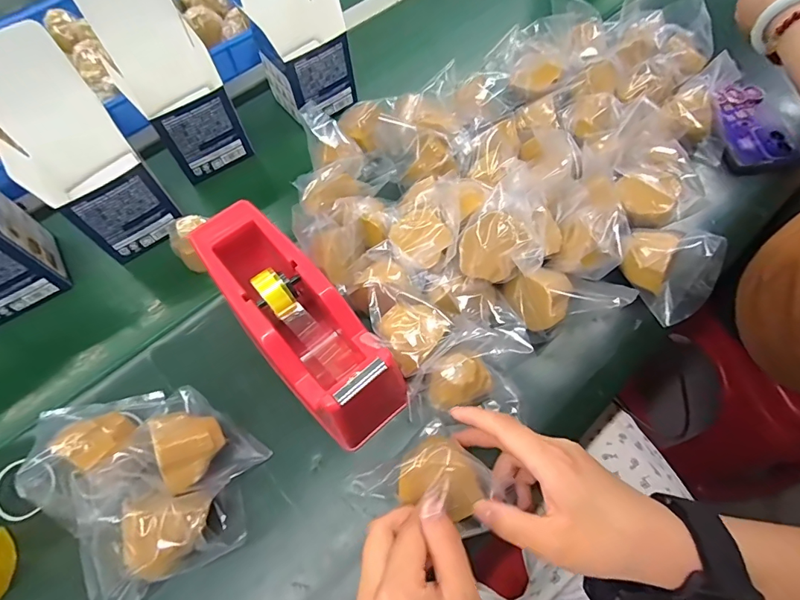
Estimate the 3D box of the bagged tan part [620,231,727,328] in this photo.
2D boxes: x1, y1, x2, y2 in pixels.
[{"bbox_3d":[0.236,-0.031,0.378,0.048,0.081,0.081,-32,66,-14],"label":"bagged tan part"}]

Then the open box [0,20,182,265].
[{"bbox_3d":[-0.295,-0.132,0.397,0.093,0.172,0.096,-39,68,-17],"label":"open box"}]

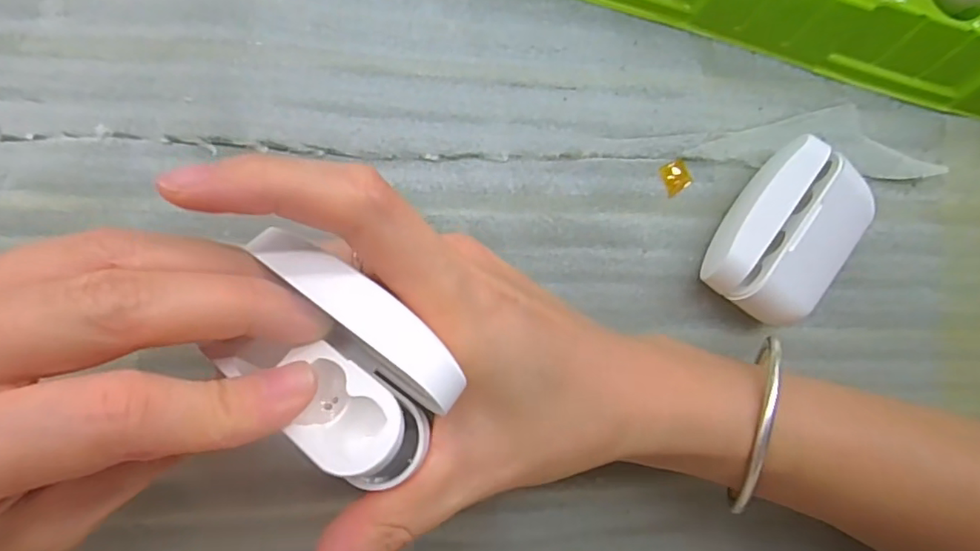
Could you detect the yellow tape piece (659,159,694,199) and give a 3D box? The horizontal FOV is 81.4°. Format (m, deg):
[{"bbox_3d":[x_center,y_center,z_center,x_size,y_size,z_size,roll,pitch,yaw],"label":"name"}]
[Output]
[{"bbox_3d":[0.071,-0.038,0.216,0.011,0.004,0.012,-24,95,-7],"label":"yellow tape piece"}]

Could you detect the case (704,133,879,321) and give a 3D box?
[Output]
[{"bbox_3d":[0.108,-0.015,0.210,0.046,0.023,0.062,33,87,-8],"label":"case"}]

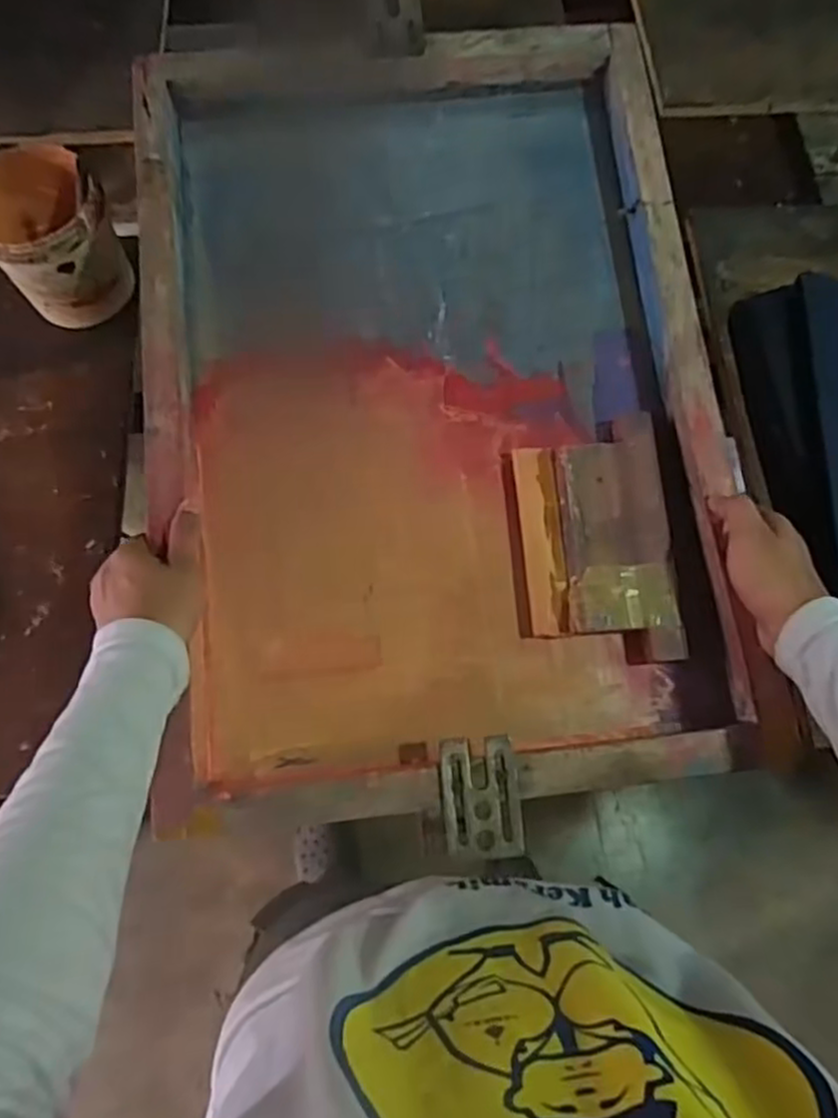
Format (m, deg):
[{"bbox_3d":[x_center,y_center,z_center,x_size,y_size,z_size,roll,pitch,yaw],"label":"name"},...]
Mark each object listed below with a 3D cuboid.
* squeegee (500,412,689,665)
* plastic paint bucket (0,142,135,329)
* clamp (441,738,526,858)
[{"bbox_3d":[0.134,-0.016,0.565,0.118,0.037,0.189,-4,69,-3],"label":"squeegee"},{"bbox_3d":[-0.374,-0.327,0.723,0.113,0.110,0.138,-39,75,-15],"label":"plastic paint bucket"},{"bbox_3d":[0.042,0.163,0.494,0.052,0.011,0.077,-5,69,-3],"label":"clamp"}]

• • • •

## Exercise
The lines from the one containing "2D boxes: x1, y1, x2, y2 in pixels." up to and including the last line of the material above are to be given again exactly; any pictures are dropped.

## Finished task
2D boxes: x1, y1, x2, y2 in pixels.
[{"bbox_3d":[0.236,-0.031,0.378,0.048,0.081,0.081,-32,66,-14],"label":"bagged tan part"}]

Then the open box [0,20,182,265].
[{"bbox_3d":[-0.295,-0.132,0.397,0.093,0.172,0.096,-39,68,-17],"label":"open box"}]

Could you detect the yellow tape piece (659,159,694,199) and give a 3D box? The horizontal FOV is 81.4°. Format (m, deg):
[{"bbox_3d":[x_center,y_center,z_center,x_size,y_size,z_size,roll,pitch,yaw],"label":"name"}]
[Output]
[{"bbox_3d":[0.071,-0.038,0.216,0.011,0.004,0.012,-24,95,-7],"label":"yellow tape piece"}]

Could you detect the case (704,133,879,321) and give a 3D box?
[Output]
[{"bbox_3d":[0.108,-0.015,0.210,0.046,0.023,0.062,33,87,-8],"label":"case"}]

Format (m, deg):
[{"bbox_3d":[x_center,y_center,z_center,x_size,y_size,z_size,roll,pitch,yaw],"label":"name"},...]
Mark each object listed below with a 3D cuboid.
* squeegee (500,412,689,665)
* plastic paint bucket (0,142,135,329)
* clamp (441,738,526,858)
[{"bbox_3d":[0.134,-0.016,0.565,0.118,0.037,0.189,-4,69,-3],"label":"squeegee"},{"bbox_3d":[-0.374,-0.327,0.723,0.113,0.110,0.138,-39,75,-15],"label":"plastic paint bucket"},{"bbox_3d":[0.042,0.163,0.494,0.052,0.011,0.077,-5,69,-3],"label":"clamp"}]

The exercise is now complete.